Ne abbiamo scritto spesso (e spesso abbiamo relazionato, circa un dibattito passivo, unidirezionale, fa il Compagno G e Matteo Salvini). Qualche esempio, tra i tanti:
1 – Migranti, Salvini chiude i porti. Esplode Licata (Cgil): “Fascisti, vigliacchi. Disobbedienza!”
2 – Licata (Cgil): “Salvini parla dei clandestini come Hitler degli ebrei. Razzista, mi offende”
3 – Sea Watch. Locatelli: “L’associazione Como senza vergogna e senza Frontiere con i criminali”. Licata: “Rackete tra i Giusti”

Abbiamo pure raccontato l’elevazione di Valentina Nappi a maître à penser (sempre col filo salviniano a stringere tutto):
Giacomo (Licata), Valentina (Nappi, sì quella) e un porno-post tra cuoricini e Matteo (Salvini)

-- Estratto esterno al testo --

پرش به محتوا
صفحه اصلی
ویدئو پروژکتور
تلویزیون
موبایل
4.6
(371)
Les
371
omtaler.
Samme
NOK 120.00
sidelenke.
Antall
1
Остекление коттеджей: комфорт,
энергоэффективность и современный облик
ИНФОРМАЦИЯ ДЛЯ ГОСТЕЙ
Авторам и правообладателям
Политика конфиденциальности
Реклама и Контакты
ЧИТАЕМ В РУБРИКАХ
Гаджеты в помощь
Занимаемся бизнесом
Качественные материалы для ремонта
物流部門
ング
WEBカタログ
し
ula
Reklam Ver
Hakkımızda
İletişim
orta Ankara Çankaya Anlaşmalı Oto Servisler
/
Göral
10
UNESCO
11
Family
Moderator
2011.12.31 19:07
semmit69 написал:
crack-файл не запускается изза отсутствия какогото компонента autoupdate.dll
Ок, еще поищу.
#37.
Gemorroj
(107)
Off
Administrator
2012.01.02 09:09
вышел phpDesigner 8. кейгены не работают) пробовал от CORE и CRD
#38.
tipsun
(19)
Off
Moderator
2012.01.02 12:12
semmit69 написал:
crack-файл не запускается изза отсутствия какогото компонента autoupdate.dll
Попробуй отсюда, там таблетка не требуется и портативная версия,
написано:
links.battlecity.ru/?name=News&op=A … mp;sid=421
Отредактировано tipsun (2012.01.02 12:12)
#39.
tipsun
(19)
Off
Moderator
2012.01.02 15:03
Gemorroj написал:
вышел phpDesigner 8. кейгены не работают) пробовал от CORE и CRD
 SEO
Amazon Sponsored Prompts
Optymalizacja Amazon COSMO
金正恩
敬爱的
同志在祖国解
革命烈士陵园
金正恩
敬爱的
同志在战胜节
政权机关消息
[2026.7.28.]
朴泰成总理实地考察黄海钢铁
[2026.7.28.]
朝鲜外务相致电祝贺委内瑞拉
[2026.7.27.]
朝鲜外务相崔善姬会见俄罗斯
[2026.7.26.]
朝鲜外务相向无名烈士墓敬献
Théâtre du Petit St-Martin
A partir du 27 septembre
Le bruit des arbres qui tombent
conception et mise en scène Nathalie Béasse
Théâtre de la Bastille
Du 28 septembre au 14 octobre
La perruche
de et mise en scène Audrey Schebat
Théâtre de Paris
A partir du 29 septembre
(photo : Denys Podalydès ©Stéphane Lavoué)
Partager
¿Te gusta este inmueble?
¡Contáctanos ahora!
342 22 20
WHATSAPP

Così il dominus di via Italia Libera interviene anche oggi, dopo le balneari conferenze stampa (e i dj set con inno di Mameli, qui il video di Repubblica) di Salvini al Papeete. Interviene, Licata, con un post e due foto affiancate: Mussolini e Salvini. Una cosuccia che farà certamente imbestialire molti e esultare altrettanti.

Scrive, con analisi della performativa plastica di un corpo mediaticamente (seminudo) esposto e, Socialmente, moltiplicato:

“Non perdiamo di vista i fondamentali. Il problema non è il Papeete Beach. Questo Paese ha già scelto di farsi governare da compiaciuti uomini a torso nudo che si glorificavano della propria virilità. Scimmiottando gli stili di vita degli uomini dell’Italia contadina di allora. Perché mai dovrebbe far scandalo chi scimmiotta le nuove abitudini degli italiani di oggi? Non si inventava nulla allora e non si inventa nulla oggi, si sceglie la strada più semplice: apparire come un uomo del popolo, ma più figo degli altri. Funziona all’inizio, fino a quando non torneremo a contare quanti soldi sono rimasti nei nostri portafogli. Ma soprattutto sarà così fino a quando non si paleserà una forza democratica in grado di offrire un progetto e nuove speranze al Paese”.